Zion Episcopal Churchyard
Trails sign, 321 E Congress St, Charles Town WV 25414
Several Civil War and John Brown Raid figures are buried here in the shadow of the 1851 church. George Turner was shot by John Brown’s raiders in 1859, one of the four local civilians killed. Col. R. Preston Chew led Confederate Gen. J.E.B Stuart’s Horse Artillery during the war.

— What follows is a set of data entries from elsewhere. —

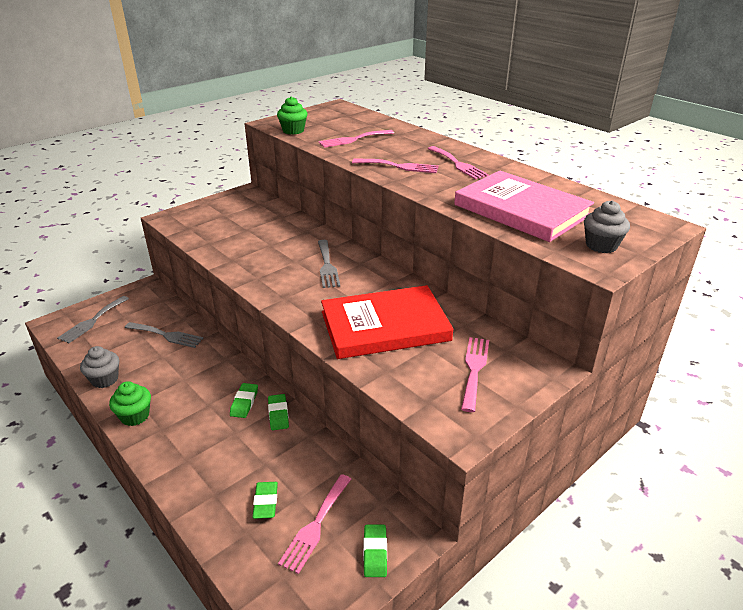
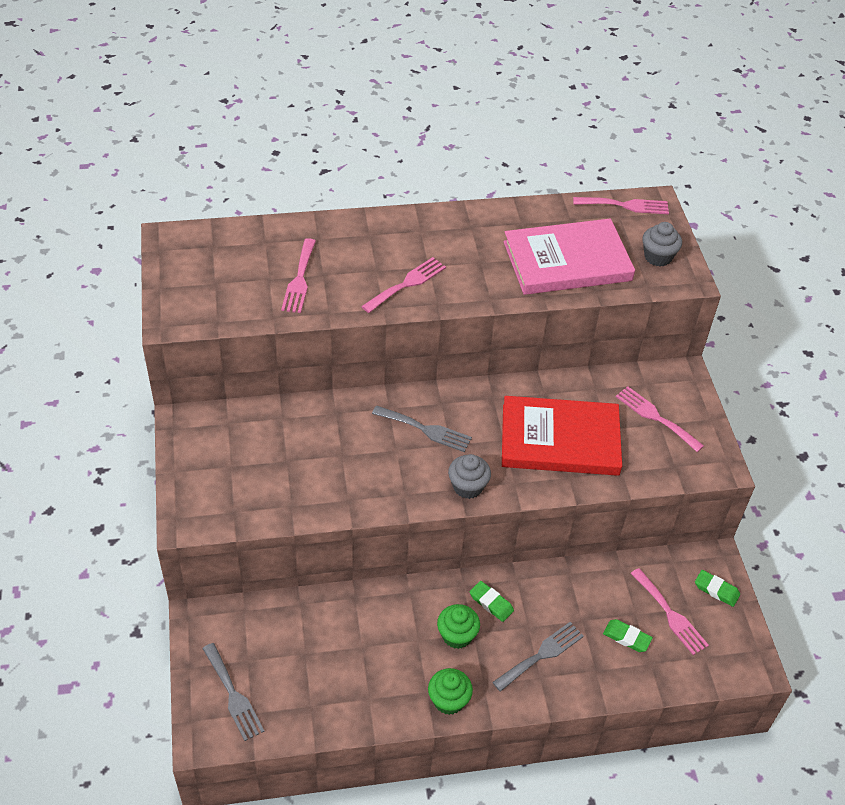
camera: 60 degrees left, 15 degrees up
grey cupcake [80,346,119,388] -> grey cupcake moved to [448,454,491,499]
grey fork [125,322,204,348] -> grey fork moved to [492,622,584,692]
green eraser [268,394,289,430] -> none
green cupcake [277,96,308,135] -> green cupcake moved to [437,604,480,649]
red book [321,285,453,359] -> red book turned 75 degrees clockwise [502,396,622,476]
pink fork [428,146,489,179] -> pink fork moved to [573,197,669,214]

Trails sign, 3047 Kabletown Road, Charles Town WV 25414
This was the site of one of the largest engagements during a cat-and-mouse game between Mosby’s Confederate Rangers and a group of Union soldiers formed to disable them. Bothered by Mosby’s attacks, Union Gen. Philip Sheridan formed this group, “Blazers Scouts,” to chase Mosby down. However, on Nov. 18, 1864, Mosby’s men hit hard here, killing 16 Scouts and scattering the rest.
Shepherdstown and Area
A popular Potomac River crossing during the war, the fords near here were used often, especially by Confederates on their forays into Maryland. Lee's army crossed back into Virginia just east of here at Boteler's Ford following the battle of Antietam in September 1862. Fighting broke out Sept. 19–20 as Union forces struck Lee's rear guard. (Stop at the Antietam National Battlefield visitor center for driving tour information about that event.)
The old town section appears little changed since the 19th century and is a real treat. Elmwood Cemetery is the final resting place for more than 250 Confederate soldiers including Henry Kyd Douglas, a member of Stonewall Jackson's staff. It's located on Duke Street just south of downtown. Visitor Center located at 102 E. German St.

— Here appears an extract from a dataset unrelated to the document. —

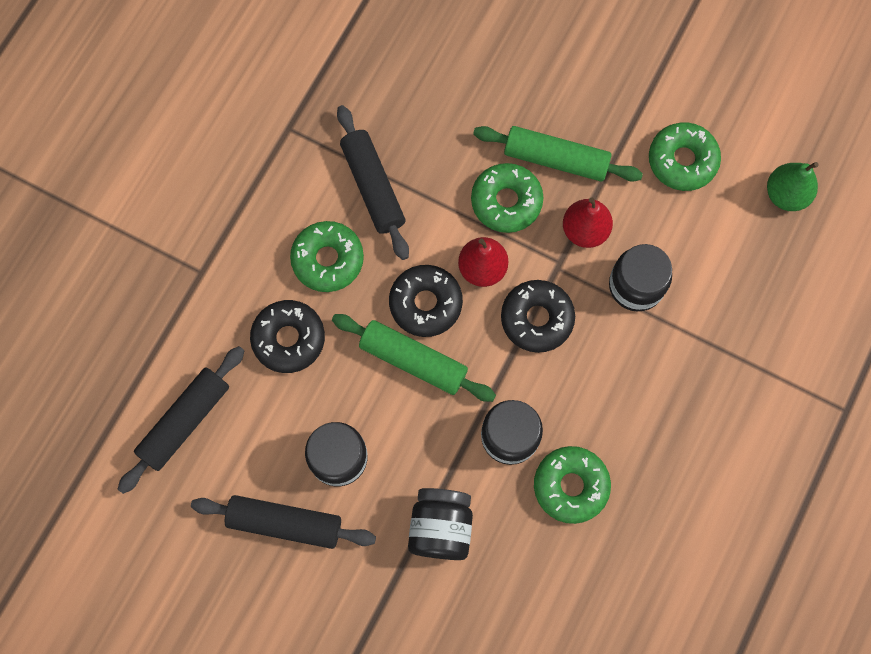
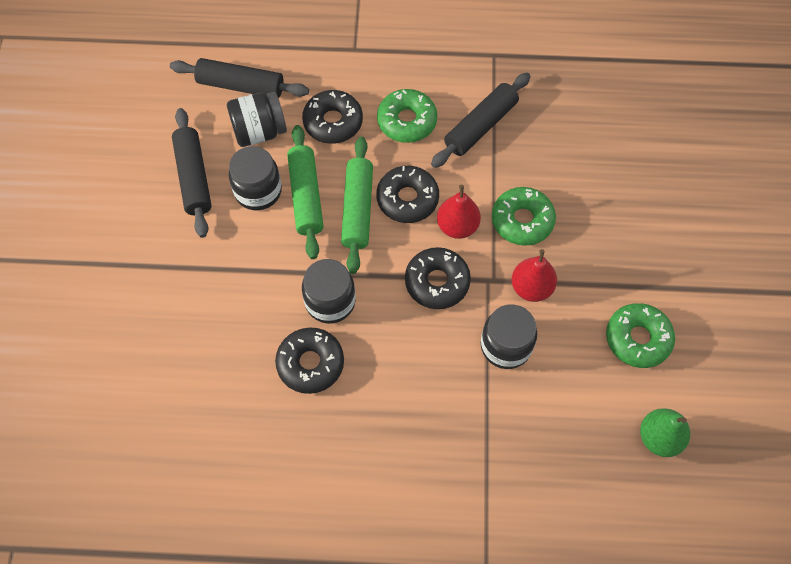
camera: 65 degrees right, 10 degrees down
black jar [408,488,473,560] -> black jar moved to [227,92,287,147]
green rolling pin [473,126,643,182] -> green rolling pin moved to [287,125,323,259]
green donut [534,446,611,524] -> black donut [275,327,344,394]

Shepherdstown in the Civil War
Trails signs in front of the college administration building on German Street
Following the battles at South Mountain (Sept. 14, 1862) and Antietam (Sept. 17, 1862), nearly the entire town was turned into a hospital. Private homes, public buildings and even barns were used to house thousands of the hurt, straining the resources of the town.
Trails signs at intersection of Bakerton and Knott Roads south of Shepherdstown
Confederate Gen. A.P. Hill's 3,000-man division passed by here en route from Harpers Ferry to the battlefield at Antietam. Hill ended his 17-mile march just in time, coming out at the critical part of the battlefield late Sept. 17, 1862, probably saving the day for Lee's army.

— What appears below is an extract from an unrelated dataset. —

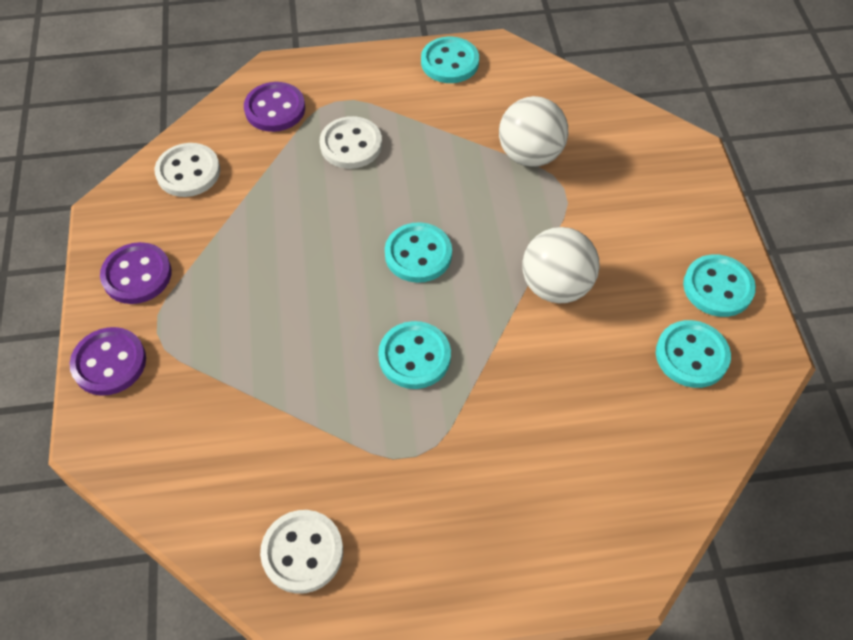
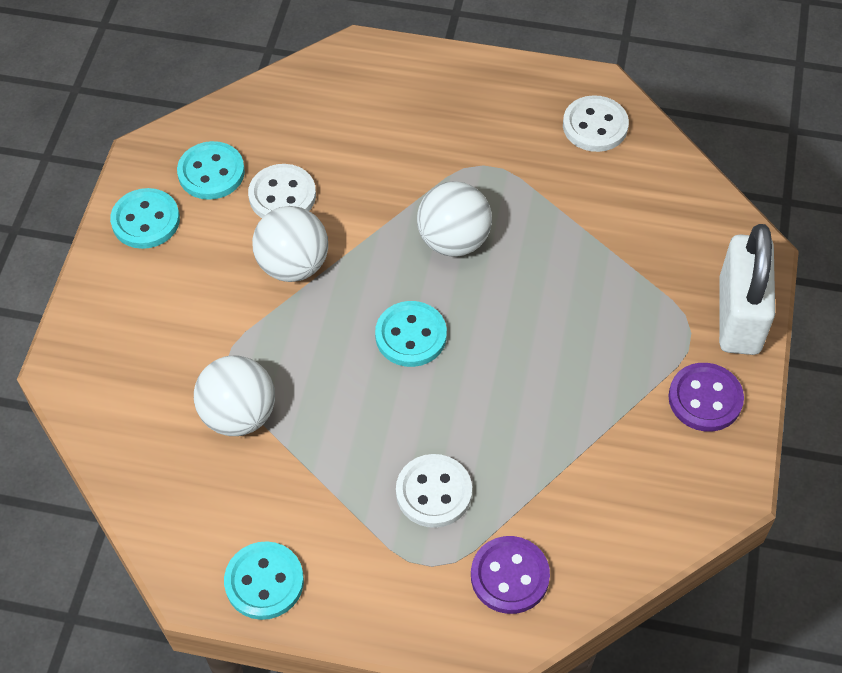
camera: 160 degrees left, 0 degrees up
purple button [69,327,146,396] -> white padlock [719,224,775,355]
white button [155,143,220,197] -> white button moved to [248,164,316,218]
turquoise button [378,321,451,389] -> white ball [417,181,492,257]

Trails sign, 4878 Kearneysville Pike, Shepherdstown WV 25443
A total of 114 Confederate soldiers who died during and following the nearby Battle of Antietam are buried here. Many of the men who died in the battle and were buried elsewhere initially are unidentified.
Trails sign, 4198 Kearneysville Road, Shepherdstown WV 25443
On July 19, 1864, Union cavalry burned this 1834 home of Dr. Henry Boteler in partial retaliation for Confederate Gen. Jubal Early’s burning of the Maryland governor’s house during his Raid on Washington. The fire destroyed not only the house, but also Boteler’s valuable library and letters.
Other Area Sites
Keyes’ Switch Engagement
Trails sign, 411 Millville Road, Millville WV 25432
On April 5, 1865, just four days before Lee’s surrender at Appomattox, elements of Mosby’s Confederate Rangers attacked the Union Loudoun Rangers here and routed them, killing two, wounding four and taking 64 prisoners.
Duffields Depot Raid
Trails sign, 14 Melvin Road, Shenandoah Junction WV 25442
As Confederate Gen. Jubal Early moved northeast toward Washington DC Mosby’s Rangers aimed to disrupt Union communication lines along the B&O Railroad. Mosby decided to capture this depot (built in 1839) and guardhouse that housed a Federal garrison. The Confederates took away prisoners and burned most of the buildings, but spared the depot. This is the oldest surviving purpose-built combined freight and passenger station in the country.